CAN the Philippines be the next Singapore under the Duterte administration?
More than 16 million Filipinos catapulted Rodrigo Duterte to the presidency on hopes that he would rule like
Lee Kuan Yew, who transformed a sleepy city-state into a first-world, crime-free economy.
Singaporean Ambassador to Manila Kok Li Peng sees such signs early in Duterte’s administration. It will not be easy for Duterte, though, she said.
“I think your president has many challenges to face and to deal with. But what’s striking is that he’s got a very comprehensive agenda and his ensemble is very experienced and very capable.

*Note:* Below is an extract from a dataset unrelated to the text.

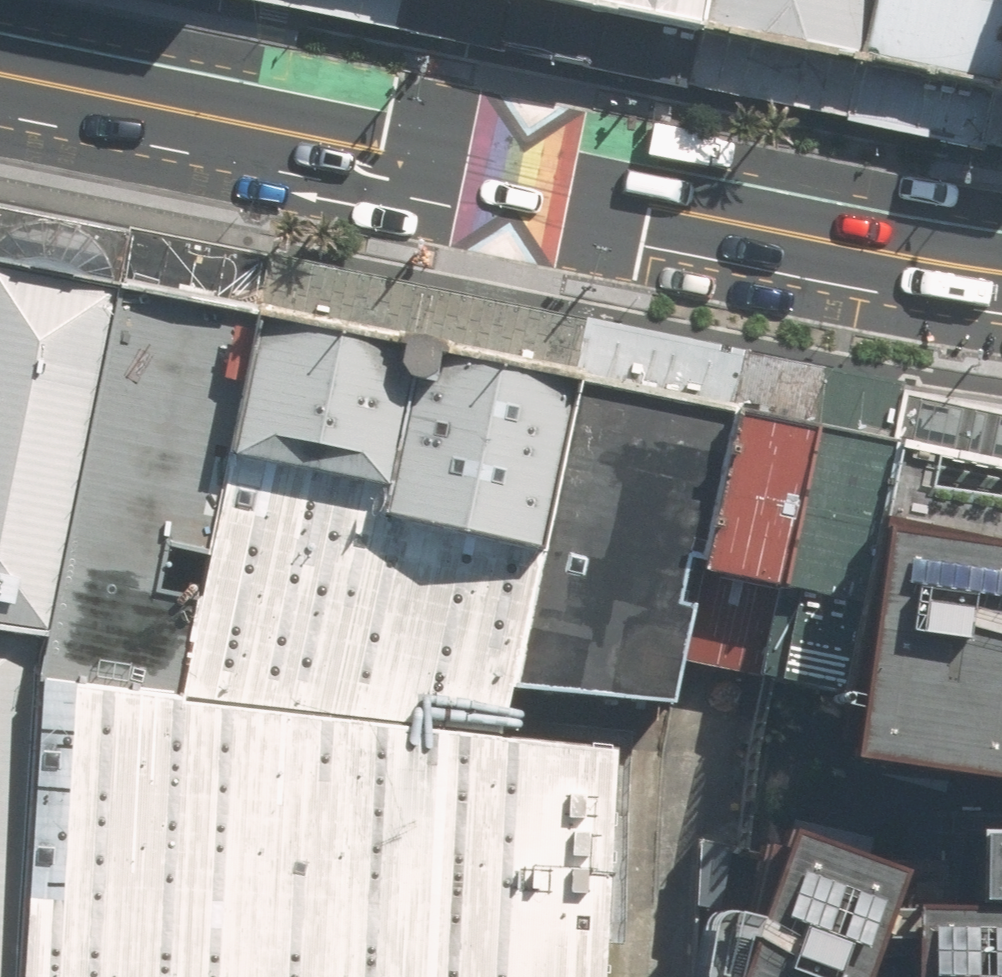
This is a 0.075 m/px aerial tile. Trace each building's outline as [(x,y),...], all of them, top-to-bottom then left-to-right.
[(686,86),(696,30),(548,0),(241,0),(686,90),(686,86)] [(696,30),(701,31),(707,0),(548,0),(696,30)] [(701,31),(855,60),(863,62),(874,0),(707,0),(701,31)] [(863,62),(993,84),(998,85),(1001,61),(1001,0),(874,0),(863,62)] [(686,86),(843,117),(855,60),(701,31),(696,30),(686,86)] [(842,121),(980,151),(982,145),(993,84),(863,62),(855,60),(843,117),(842,121)] [(998,85),(993,84),(982,145),(1001,149),(1001,86),(998,85)] [(0,211),(0,266),(120,289),(130,236),(0,211)] [(269,254),(131,229),(130,236),(120,289),(258,314),(269,254)] [(581,320),(269,254),(258,314),(383,341),(479,360),(569,379),(581,320)] [(120,289),(0,266),(0,629),(48,635),(120,289)] [(258,314),(120,289),(48,635),(36,680),(176,696),(258,314)] [(383,341),(258,314),(176,696),(306,712),(340,717),(496,735),(506,684),(569,379),(479,360),(383,341)] [(743,353),(581,320),(569,379),(730,412),(743,353)] [(903,385),(743,353),(730,412),(806,426),(891,443),(901,393),(903,385)] [(730,412),(569,379),(506,684),(669,698),(695,565),(730,412)] [(901,393),(891,443),(1001,469),(1001,415),(901,393)] [(806,426),(730,412),(695,565),(775,581),(806,426)] [(891,443),(806,426),(775,581),(754,675),(840,690),(891,443)] [(891,443),(840,690),(754,675),(738,851),(699,840),(693,976),(1001,976),(1001,469),(891,443)] [(36,680),(48,635),(0,629),(0,976),(22,976),(36,680)] [(611,749),(496,735),(340,717),(306,712),(176,696),(36,680),(22,976),(599,976),(611,749)]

He’s going to do it,” she told The Manila Times in a roundtable discussion Thursday.
Duterte took over an economy regarded by the Oxford Business Group (OBG) as the “best” in Southeast Asia.
The Philippine Stock Exchange index now trades at 7,000, nearly double the 3,600 in 2008. Foreign direct investments tripled during the period.
The Singaporean envoy was optimistic Duterte’s team wil be able to fulfill Filipinos’ dream of a wealthy, modern, clean and safe country.
“I think it’s the Philippines’ time. Every country has a time,” Kok said. “This is it.”
Kok said Singapore was more than willing to help the Philippines in its road to prosperity.
“In our bilateral relations, I think this is an exciting time in terms of the Philippine economy. Your economic growth is amazing and it has steadied for the last couple of years. So anything that boosts that further is going to draw a lot of attention,” she said.
Kok disclosed renewed interest among Singaporean businessmen in the Philippines’ retail, infrastructure, transportation and tourism sectors.
Singaporean carriers are also looking at adding more flights, especially to Manila, notwithstanding congestion problems in Philippine airports.
Investors are confident that these issues will be solved soon, she said.
Singapore carriers operate 148 weekly passenger flights in the Philippines, flying to Clark, Cebu, Davao, Iloilo, Kalibo and Manila.
“If we open up and improve connectivity, I think people-to-people links will be strengthened, it will boost tourism and businesses will come,” she said. “Once you connect two points, many things can happen.”